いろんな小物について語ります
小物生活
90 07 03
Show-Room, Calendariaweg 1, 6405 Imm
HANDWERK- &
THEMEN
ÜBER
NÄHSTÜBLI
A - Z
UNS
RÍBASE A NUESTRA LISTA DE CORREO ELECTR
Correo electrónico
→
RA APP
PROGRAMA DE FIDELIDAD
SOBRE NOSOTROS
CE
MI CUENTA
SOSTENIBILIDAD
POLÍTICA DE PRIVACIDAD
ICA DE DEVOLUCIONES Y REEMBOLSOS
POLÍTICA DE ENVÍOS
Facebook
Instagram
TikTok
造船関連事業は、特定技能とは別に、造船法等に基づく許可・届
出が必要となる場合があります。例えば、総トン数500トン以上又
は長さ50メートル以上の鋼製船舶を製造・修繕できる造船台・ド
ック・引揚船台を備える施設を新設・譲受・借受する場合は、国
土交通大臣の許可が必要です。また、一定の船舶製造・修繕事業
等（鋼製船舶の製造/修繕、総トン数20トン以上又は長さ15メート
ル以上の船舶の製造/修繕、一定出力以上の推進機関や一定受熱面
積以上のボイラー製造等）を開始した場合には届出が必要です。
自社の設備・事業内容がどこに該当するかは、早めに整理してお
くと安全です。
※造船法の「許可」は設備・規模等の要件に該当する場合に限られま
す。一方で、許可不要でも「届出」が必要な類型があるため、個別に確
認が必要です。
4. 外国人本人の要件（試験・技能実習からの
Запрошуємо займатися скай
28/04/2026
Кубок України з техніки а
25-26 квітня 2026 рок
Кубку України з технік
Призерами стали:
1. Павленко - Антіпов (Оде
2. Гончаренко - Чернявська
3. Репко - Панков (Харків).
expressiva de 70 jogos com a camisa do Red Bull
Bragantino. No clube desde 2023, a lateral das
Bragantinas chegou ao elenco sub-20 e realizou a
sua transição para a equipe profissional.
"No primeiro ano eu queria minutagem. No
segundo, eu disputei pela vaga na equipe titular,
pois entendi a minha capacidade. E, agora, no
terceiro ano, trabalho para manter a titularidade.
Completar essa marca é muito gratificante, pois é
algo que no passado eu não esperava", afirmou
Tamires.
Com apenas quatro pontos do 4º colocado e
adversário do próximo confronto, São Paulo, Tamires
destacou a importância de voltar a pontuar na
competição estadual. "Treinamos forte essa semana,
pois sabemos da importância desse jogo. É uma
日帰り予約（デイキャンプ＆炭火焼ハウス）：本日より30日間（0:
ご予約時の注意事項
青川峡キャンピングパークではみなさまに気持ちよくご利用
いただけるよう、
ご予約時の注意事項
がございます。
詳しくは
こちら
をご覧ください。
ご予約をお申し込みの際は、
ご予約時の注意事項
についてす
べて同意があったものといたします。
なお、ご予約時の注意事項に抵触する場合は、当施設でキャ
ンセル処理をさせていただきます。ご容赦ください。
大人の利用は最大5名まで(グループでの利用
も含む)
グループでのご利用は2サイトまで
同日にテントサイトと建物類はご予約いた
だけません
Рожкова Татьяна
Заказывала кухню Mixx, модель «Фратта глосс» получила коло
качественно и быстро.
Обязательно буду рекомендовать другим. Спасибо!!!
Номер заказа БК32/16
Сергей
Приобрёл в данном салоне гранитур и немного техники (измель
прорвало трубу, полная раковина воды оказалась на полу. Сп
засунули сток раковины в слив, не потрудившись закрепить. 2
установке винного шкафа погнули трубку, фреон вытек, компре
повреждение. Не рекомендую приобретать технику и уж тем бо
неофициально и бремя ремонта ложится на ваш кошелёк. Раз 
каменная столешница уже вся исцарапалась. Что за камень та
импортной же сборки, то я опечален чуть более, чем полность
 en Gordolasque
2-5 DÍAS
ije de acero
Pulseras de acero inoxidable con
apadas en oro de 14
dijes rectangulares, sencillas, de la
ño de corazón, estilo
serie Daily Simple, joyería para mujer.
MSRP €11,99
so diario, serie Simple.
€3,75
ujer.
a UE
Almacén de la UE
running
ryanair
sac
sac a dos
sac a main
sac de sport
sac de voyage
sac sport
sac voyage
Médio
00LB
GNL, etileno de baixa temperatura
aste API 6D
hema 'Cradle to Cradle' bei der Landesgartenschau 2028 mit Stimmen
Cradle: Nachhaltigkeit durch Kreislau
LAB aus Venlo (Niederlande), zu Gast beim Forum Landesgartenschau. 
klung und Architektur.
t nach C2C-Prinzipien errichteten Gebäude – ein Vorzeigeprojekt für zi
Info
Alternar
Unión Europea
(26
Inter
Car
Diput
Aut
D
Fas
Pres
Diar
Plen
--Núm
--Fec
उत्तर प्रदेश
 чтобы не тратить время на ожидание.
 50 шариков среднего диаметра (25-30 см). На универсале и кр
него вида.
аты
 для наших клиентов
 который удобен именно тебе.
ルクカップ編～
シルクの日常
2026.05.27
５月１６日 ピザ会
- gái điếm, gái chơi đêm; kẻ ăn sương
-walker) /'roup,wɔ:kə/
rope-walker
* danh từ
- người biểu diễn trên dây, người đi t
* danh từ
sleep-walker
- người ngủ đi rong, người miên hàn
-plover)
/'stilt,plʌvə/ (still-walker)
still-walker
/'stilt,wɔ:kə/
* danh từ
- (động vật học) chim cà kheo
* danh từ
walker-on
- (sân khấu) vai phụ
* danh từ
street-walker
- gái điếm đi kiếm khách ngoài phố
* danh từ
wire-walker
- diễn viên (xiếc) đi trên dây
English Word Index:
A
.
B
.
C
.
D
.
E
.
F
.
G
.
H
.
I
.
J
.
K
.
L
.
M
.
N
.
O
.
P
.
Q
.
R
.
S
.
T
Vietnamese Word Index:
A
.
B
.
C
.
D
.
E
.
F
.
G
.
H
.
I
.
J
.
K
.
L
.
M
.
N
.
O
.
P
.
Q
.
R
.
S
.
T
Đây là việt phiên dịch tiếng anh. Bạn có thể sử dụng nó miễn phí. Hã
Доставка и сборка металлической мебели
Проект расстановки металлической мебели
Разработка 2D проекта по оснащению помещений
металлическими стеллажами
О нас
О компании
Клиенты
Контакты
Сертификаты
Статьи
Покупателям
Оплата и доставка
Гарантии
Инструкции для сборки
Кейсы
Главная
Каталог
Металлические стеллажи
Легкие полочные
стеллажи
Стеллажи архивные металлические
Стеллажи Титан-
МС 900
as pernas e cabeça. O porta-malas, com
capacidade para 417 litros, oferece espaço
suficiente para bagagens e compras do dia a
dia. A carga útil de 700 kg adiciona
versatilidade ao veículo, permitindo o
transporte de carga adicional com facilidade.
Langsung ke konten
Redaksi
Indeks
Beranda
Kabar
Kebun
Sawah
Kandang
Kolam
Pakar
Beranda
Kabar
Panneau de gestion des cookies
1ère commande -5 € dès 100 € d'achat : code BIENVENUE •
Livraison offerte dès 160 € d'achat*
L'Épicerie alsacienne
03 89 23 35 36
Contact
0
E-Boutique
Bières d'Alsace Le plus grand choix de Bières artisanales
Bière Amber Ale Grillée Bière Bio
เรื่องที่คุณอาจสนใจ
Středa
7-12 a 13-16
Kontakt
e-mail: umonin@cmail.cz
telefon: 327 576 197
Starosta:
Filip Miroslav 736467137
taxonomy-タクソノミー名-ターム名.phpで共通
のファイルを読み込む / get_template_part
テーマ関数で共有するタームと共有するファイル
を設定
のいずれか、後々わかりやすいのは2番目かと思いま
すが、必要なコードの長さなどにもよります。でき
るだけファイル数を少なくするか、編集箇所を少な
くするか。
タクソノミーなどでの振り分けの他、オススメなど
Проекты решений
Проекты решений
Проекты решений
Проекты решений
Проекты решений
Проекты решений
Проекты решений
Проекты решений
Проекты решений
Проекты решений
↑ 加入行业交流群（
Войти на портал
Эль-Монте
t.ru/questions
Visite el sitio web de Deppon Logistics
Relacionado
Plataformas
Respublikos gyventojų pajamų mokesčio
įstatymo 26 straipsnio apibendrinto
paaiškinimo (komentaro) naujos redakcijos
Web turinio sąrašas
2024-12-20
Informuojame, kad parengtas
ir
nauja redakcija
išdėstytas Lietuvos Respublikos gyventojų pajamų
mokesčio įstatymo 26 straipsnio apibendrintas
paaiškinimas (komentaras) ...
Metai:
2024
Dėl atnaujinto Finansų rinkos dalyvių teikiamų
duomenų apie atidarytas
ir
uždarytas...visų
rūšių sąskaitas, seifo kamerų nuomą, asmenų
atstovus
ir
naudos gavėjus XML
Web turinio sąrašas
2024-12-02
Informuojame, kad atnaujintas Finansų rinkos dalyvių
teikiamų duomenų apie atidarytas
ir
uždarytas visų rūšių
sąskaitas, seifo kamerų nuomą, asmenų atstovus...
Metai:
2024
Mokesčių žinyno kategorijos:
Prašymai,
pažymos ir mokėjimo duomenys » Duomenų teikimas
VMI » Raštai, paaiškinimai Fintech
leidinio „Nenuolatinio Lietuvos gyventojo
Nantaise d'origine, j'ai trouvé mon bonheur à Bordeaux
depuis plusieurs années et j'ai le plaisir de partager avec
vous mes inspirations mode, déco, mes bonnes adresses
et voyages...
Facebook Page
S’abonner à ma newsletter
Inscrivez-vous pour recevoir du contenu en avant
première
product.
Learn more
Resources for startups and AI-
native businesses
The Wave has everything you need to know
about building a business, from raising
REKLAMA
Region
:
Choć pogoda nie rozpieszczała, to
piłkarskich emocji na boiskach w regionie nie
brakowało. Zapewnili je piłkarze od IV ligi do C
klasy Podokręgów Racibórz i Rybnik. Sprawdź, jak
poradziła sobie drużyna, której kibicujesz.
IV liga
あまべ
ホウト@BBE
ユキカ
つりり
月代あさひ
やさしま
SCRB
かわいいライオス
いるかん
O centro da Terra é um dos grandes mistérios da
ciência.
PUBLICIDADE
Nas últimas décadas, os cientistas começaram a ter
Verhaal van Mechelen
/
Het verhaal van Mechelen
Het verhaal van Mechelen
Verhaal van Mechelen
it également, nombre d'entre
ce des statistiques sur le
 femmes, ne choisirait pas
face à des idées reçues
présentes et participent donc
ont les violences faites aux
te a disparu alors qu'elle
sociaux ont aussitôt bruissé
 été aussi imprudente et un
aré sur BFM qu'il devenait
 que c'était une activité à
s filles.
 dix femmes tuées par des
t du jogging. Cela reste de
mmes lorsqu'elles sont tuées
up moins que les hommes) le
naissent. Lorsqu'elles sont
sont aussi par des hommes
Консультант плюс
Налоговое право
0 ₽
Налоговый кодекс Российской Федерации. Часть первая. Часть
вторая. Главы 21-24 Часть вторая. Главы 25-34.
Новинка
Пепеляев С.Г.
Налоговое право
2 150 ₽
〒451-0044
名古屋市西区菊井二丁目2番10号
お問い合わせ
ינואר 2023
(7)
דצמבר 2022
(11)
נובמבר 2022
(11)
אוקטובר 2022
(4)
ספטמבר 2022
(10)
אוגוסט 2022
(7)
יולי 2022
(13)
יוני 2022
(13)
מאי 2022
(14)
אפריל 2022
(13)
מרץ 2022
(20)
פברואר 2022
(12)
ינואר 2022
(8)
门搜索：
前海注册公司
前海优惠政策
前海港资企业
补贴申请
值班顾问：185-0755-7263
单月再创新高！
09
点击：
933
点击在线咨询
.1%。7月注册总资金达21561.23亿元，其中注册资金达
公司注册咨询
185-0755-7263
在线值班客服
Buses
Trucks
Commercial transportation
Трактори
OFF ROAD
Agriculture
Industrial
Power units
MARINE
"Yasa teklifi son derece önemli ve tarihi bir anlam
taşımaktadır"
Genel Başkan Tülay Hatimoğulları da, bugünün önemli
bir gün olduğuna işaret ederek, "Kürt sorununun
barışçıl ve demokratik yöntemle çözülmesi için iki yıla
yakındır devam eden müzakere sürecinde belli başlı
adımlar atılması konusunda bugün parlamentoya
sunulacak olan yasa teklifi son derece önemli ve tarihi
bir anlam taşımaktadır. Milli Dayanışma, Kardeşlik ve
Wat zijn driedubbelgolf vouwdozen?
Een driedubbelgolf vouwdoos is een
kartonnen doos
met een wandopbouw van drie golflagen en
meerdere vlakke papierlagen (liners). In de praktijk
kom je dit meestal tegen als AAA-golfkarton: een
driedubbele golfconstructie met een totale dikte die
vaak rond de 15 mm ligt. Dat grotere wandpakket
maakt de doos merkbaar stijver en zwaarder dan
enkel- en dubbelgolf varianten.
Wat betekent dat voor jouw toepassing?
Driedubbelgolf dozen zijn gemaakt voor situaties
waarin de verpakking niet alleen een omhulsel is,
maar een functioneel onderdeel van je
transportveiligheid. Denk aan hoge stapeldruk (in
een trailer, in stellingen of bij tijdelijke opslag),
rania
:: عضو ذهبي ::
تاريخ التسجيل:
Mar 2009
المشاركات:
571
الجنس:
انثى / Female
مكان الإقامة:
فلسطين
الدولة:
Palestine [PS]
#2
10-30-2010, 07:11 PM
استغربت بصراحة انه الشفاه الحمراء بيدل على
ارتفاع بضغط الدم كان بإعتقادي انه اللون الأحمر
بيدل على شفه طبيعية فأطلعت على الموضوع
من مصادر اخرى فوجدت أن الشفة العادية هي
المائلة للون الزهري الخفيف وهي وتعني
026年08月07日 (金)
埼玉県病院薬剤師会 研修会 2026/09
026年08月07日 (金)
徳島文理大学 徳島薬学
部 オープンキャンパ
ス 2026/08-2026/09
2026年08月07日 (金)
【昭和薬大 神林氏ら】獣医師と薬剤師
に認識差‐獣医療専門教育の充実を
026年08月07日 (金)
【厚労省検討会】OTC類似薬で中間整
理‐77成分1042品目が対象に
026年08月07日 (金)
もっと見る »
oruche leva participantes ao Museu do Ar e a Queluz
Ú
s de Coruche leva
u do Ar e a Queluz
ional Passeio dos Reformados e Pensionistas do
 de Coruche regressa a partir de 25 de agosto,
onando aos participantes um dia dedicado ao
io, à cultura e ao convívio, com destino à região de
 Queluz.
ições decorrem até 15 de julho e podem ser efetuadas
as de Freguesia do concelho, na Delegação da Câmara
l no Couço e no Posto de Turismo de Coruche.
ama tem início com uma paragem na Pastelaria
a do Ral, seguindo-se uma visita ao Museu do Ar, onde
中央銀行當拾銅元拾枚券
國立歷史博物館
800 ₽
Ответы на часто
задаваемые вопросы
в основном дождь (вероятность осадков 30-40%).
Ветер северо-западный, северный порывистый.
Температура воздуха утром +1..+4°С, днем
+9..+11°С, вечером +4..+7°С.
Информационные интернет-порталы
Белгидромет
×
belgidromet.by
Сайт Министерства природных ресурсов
##########
[Work task]: Reproduce the records above line by line, without any change, up to and including the line that holds "segundo, eu disputei".

[Answer box]:
いろんな小物について語ります
小物生活
90 07 03
Show-Room, Calendariaweg 1, 6405 Imm
HANDWERK- &
THEMEN
ÜBER
NÄHSTÜBLI
A - Z
UNS
RÍBASE A NUESTRA LISTA DE CORREO ELECTR
Correo electrónico
→
RA APP
PROGRAMA DE FIDELIDAD
SOBRE NOSOTROS
CE
MI CUENTA
SOSTENIBILIDAD
POLÍTICA DE PRIVACIDAD
ICA DE DEVOLUCIONES Y REEMBOLSOS
POLÍTICA DE ENVÍOS
Facebook
Instagram
TikTok
造船関連事業は、特定技能とは別に、造船法等に基づく許可・届
出が必要となる場合があります。例えば、総トン数500トン以上又
は長さ50メートル以上の鋼製船舶を製造・修繕できる造船台・ド
ック・引揚船台を備える施設を新設・譲受・借受する場合は、国
土交通大臣の許可が必要です。また、一定の船舶製造・修繕事業
等（鋼製船舶の製造/修繕、総トン数20トン以上又は長さ15メート
ル以上の船舶の製造/修繕、一定出力以上の推進機関や一定受熱面
積以上のボイラー製造等）を開始した場合には届出が必要です。
自社の設備・事業内容がどこに該当するかは、早めに整理してお
くと安全です。
※造船法の「許可」は設備・規模等の要件に該当する場合に限られま
す。一方で、許可不要でも「届出」が必要な類型があるため、個別に確
認が必要です。
4. 外国人本人の要件（試験・技能実習からの
Запрошуємо займатися скай
28/04/2026
Кубок України з техніки а
25-26 квітня 2026 рок
Кубку України з технік
Призерами стали:
1. Павленко - Антіпов (Оде
2. Гончаренко - Чернявська
3. Репко - Панков (Харків).
expressiva de 70 jogos com a camisa do Red Bull
Bragantino. No clube desde 2023, a lateral das
Bragantinas chegou ao elenco sub-20 e realizou a
sua transição para a equipe profissional.
"No primeiro ano eu queria minutagem. No
segundo, eu disputei pela vaga na equipe titular,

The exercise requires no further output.